▶ **WHAT TO WORK ON**
From the records below, print exactly the lines starting at the one containing "supported on the" and ending at the one containing "an exception will", ends included, and nothing else.

▶ **Rendered images with source text**
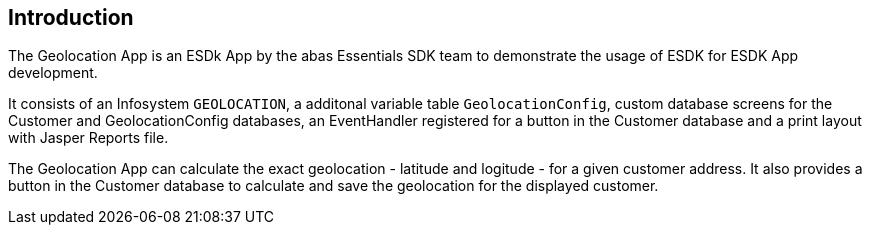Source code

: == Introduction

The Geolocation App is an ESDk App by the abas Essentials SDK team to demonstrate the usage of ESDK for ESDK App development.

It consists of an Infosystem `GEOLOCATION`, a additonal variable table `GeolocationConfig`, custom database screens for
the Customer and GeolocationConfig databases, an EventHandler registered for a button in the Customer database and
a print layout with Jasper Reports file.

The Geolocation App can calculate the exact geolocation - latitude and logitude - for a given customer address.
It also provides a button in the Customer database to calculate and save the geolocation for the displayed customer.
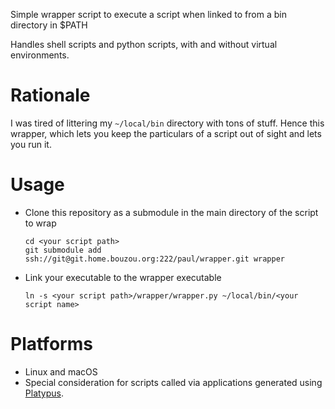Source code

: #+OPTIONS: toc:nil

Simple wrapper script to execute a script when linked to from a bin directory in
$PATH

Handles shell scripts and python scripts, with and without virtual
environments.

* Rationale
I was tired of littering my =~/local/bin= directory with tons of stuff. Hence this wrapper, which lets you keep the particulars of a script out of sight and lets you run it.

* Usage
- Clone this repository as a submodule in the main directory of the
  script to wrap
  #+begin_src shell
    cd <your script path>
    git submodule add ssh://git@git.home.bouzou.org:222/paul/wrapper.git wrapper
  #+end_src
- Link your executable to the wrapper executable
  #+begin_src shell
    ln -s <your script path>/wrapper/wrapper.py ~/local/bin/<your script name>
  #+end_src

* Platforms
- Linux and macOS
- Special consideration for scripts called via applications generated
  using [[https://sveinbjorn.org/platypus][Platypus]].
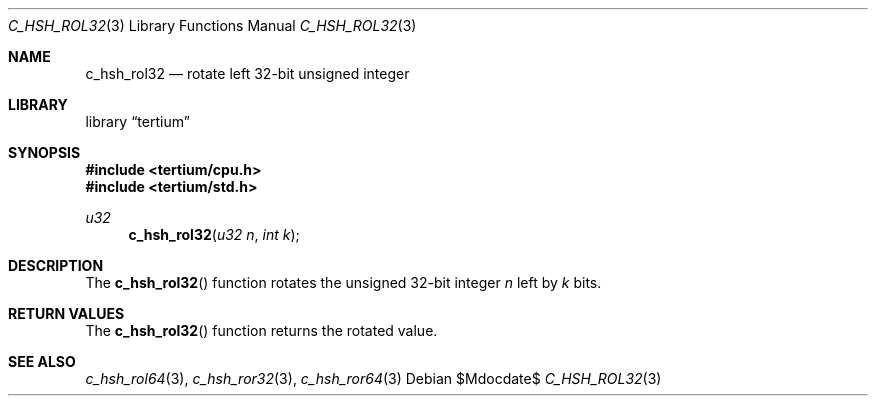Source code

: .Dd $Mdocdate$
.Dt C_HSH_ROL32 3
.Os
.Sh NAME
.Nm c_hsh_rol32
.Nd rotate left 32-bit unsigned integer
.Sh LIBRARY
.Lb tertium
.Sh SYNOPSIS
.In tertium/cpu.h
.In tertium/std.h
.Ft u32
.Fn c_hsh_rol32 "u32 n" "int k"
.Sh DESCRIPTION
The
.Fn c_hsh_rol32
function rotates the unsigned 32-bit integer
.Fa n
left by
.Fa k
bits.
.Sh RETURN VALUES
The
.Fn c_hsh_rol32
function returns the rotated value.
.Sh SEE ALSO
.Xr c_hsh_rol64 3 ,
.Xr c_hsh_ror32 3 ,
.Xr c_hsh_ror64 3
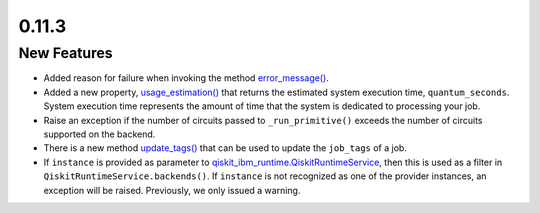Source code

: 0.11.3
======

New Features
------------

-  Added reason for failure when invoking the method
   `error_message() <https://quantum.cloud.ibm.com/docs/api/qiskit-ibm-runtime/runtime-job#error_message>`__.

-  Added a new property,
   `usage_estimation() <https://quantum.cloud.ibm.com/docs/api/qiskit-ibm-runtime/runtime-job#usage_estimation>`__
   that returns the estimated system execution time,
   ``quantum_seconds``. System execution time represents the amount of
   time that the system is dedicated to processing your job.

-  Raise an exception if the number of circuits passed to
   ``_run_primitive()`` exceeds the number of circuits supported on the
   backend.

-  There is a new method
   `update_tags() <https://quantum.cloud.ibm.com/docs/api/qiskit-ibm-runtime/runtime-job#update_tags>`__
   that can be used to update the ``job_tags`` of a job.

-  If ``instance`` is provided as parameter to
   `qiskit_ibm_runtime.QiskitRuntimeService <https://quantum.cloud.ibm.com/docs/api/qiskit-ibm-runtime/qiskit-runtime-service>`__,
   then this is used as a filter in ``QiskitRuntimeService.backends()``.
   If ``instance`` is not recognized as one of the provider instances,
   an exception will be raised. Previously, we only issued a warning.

* * *

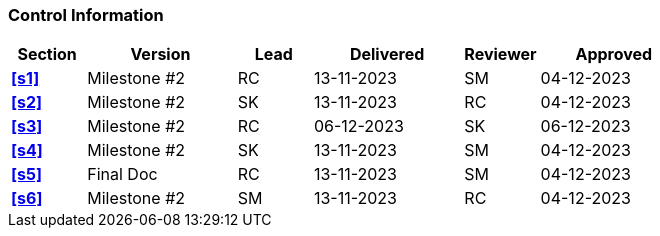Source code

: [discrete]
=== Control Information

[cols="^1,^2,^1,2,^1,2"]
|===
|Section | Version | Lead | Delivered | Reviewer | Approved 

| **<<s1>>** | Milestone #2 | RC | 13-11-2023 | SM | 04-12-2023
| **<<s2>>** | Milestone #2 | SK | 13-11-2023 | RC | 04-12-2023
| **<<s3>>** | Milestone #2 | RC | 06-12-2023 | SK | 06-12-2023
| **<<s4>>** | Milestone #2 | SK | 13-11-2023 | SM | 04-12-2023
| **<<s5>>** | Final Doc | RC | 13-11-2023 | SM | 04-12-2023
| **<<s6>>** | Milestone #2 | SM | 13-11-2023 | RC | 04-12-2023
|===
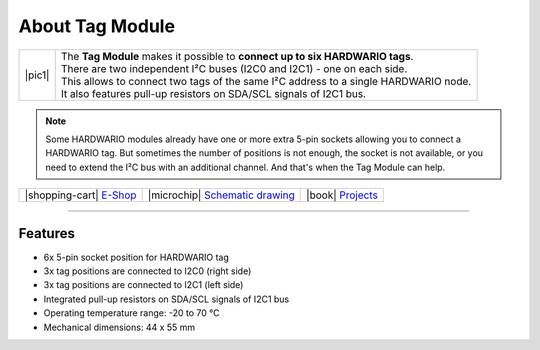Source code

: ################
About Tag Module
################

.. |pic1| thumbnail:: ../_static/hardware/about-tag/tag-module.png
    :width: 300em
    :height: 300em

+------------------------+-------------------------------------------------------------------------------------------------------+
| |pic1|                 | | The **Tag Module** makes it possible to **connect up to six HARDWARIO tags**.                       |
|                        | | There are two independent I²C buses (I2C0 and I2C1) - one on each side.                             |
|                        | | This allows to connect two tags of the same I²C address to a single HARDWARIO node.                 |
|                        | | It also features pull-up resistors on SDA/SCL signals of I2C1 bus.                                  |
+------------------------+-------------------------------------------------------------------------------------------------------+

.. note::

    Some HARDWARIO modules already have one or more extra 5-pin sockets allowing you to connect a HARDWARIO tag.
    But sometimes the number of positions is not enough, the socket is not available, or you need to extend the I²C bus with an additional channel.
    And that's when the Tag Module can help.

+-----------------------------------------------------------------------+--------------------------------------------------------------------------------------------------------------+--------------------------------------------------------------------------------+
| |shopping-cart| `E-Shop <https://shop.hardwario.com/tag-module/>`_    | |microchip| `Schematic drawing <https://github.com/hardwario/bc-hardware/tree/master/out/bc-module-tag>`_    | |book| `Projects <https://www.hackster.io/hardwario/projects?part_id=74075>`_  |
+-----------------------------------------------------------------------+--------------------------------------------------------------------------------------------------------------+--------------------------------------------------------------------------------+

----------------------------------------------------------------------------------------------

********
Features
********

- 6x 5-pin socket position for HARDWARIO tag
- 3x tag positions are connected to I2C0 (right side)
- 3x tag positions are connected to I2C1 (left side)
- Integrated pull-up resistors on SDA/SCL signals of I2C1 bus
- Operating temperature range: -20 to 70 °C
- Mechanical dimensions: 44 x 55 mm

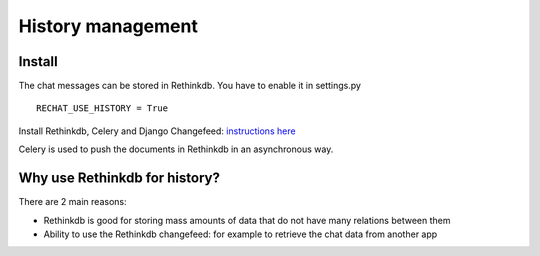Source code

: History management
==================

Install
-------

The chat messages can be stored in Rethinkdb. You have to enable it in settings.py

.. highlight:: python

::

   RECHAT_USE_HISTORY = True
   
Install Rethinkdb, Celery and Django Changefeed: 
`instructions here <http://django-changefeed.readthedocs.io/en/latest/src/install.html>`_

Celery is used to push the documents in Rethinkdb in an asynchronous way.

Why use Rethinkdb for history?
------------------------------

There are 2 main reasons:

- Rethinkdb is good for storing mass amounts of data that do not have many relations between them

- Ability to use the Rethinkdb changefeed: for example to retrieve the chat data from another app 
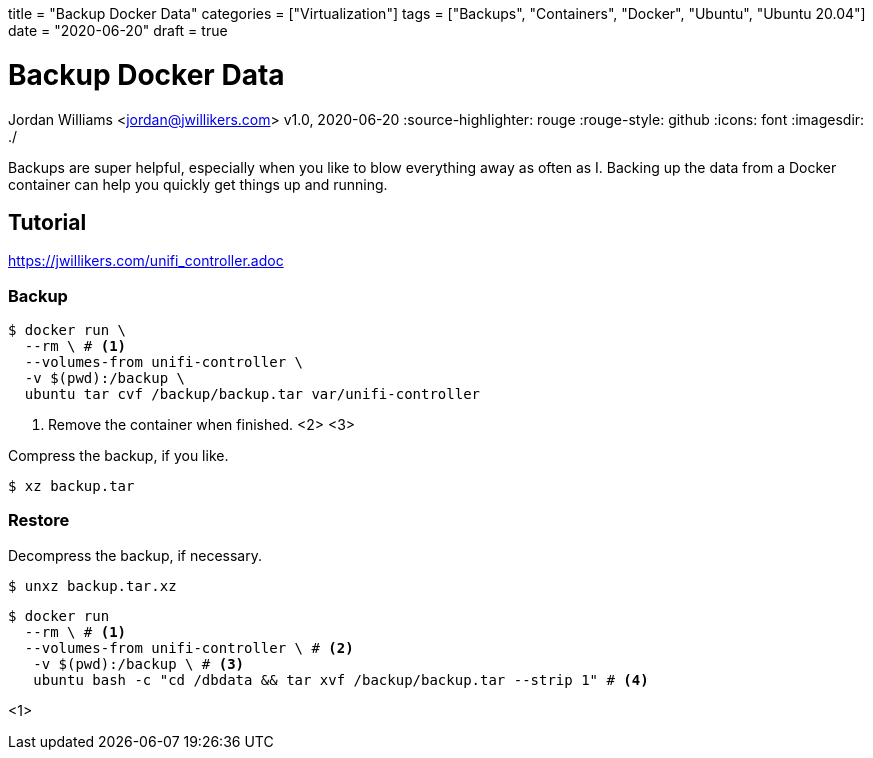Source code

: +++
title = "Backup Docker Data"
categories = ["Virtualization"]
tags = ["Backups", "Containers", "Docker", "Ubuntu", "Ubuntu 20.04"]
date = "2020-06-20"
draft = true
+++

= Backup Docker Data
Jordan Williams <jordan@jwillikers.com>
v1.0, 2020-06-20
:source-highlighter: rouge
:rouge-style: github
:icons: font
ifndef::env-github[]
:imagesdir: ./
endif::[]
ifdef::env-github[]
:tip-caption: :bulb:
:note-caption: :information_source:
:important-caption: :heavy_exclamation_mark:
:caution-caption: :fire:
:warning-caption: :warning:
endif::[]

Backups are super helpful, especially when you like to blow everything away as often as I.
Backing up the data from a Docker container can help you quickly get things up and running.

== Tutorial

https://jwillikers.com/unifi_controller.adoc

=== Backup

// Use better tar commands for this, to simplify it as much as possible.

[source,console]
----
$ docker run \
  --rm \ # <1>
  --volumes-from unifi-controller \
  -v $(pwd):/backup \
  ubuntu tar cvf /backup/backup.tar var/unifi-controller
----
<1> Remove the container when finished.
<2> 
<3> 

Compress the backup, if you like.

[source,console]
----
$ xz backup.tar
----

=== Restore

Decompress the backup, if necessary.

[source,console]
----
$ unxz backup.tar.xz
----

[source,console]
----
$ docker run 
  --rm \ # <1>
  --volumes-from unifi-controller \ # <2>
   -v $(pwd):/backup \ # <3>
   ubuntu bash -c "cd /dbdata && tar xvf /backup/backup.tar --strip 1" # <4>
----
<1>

▶ **ANSWER TO THIS EXERCISE**
   ``_run_primitive()`` exceeds the number of circuits supported on the
   backend.

-  There is a new method
   `update_tags() <https://quantum.cloud.ibm.com/docs/api/qiskit-ibm-runtime/runtime-job#update_tags>`__
   that can be used to update the ``job_tags`` of a job.

-  If ``instance`` is provided as parameter to
   `qiskit_ibm_runtime.QiskitRuntimeService <https://quantum.cloud.ibm.com/docs/api/qiskit-ibm-runtime/qiskit-runtime-service>`__,
   then this is used as a filter in ``QiskitRuntimeService.backends()``.
   If ``instance`` is not recognized as one of the provider instances,
   an exception will be raised. Previously, we only issued a warning.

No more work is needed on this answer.